-- What is expected --
Continue the text on entosis and cell-in-cell structures, starting after its last sentence and keeping its first-person voice.

[[ Text, beginning ]]

The way in which we learned to induce these cells in the lab to do this process also turned out to be very much like what is going on in patients. We found that these cell-in-cell structures can form by a cell adhesion-based mechanism, which we named entosis. And we also found that one could induce this process by detaching cells from the normal protein matrix beds on which they like to sit -- a situation not unlike what is going on in some human cancers, where tumor cells grow away from their normal environments and must adapt to life on altered or absent matrices. In fact, these structures can be a feature of tumor cells found in fluid in the body, and all along we were forcing cells into a fluid-like state to induce entosis in the lab.

Cell-in-Cell Structures and Cell Death

Although cells internalized by entosis are initially alive -- they can actually divide within or be released from the host cell -- the majority of internalized cells eventually undergo cell death. Cell death occurs by an unusual mechanism involving total cellular degradation inside of a large lysosomal compartment. It is conceivable that this mechanism of cell-in-cell formation could suppress primary tumor growth, or could inhibit metastatic lesions from forming outside of their natural environment.

From a scientific career perspective, my attitude has always been to immerse myself in the science and let the long-term plans for success take care of themselves. Which I take as meaning, don't get too caught up in what you hope will happen. However, throughout all this, I began to realize the importance, for me, of my laboratory research being carefully paralleled with patients.

[[ Text, end ]]
[[ Provided material, beginning ]]

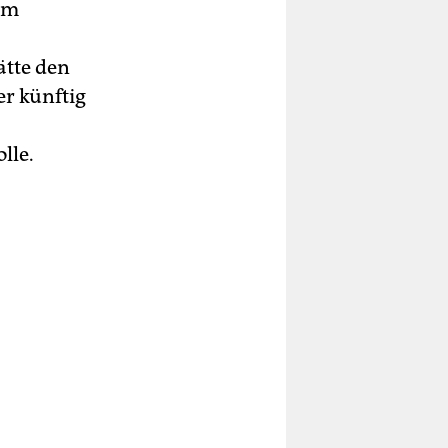
 Im
ätte den
er künftig
lle.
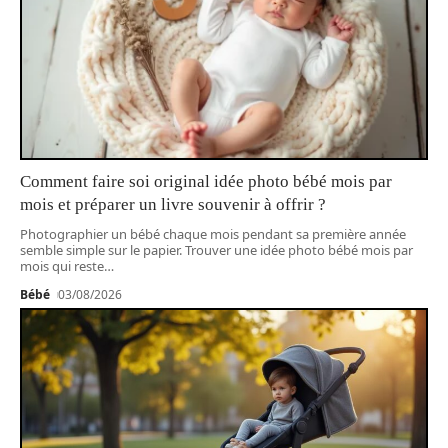
Comment faire soi original idée photo bébé mois par
mois et préparer un livre souvenir à offrir ?
Photographier un bébé chaque mois pendant sa première année
semble simple sur le papier. Trouver une idée photo bébé mois par
mois qui reste
…
Bébé
03/08/2026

[[ Provided material, end ]]

-- Result --
To do this, I would need access to human tumor samples, and I wanted to continue to pair my thinking in the lab and what I see in my microscopes with what pathologists see in human cancers in the microscope everyday. As a result, I knew that I would need to work in the context of a cancer center. And what more perfect place than Memorial Sloan-Kettering? Alan Hall, who chairs the Cell Biology Program at Sloan-Kettering Institute, has a remarkable reputation and when the position in the program became available, I realized that it was my dream job. When I was offered an opportunity to join, I canceled all of my other second interviews at other places because this is where I wanted to be.

Now, in the short term, the challenge is to see where this entosis project will lead. I would like to understand its clinical relevance for cancer. It is both a unique opportunity and a great responsibility. To do this I have three specific research goals. First, I hope to further characterize the mechanism of entosis by examining in much more detail how these unusual cell-in-cell structures form. Second, I would like to examine the cell death mechanism of internalized cells. This includes understanding what triggers an internalized cell to die, the mechanisms that execute the cell death process, and the contributions of inner vs. outer cells to cell death. And, third, and most important, I plan to examine the role of cell-in-cell formation in tumorigenesis, which will involve studies to inhibit or promote entosis in order to examine its effect on tumor growth and progression, both in vitro and in vivo.

I do feel a responsibility to the patients with cancer across the street in Memorial Hospital. Some basic researchers may say that if you're in this to cure cancer, you haven't been doing this sort of research for very long -- meaning that if you are in this to cure cancer, you are naïve. But I tend to disagree. Because we have noticed something that does take place in cancer patients' tumors, it gives us hope that what we are learning here in the lab could affect patients' lives somewhere down the line. For me, that is why I do this. I want my lab to be driven with great curiosity and imagination, and to study unusual or new ideas, but always with the larger goal of sifting through these new ideas to understand whether what we are studying could be important for human disease.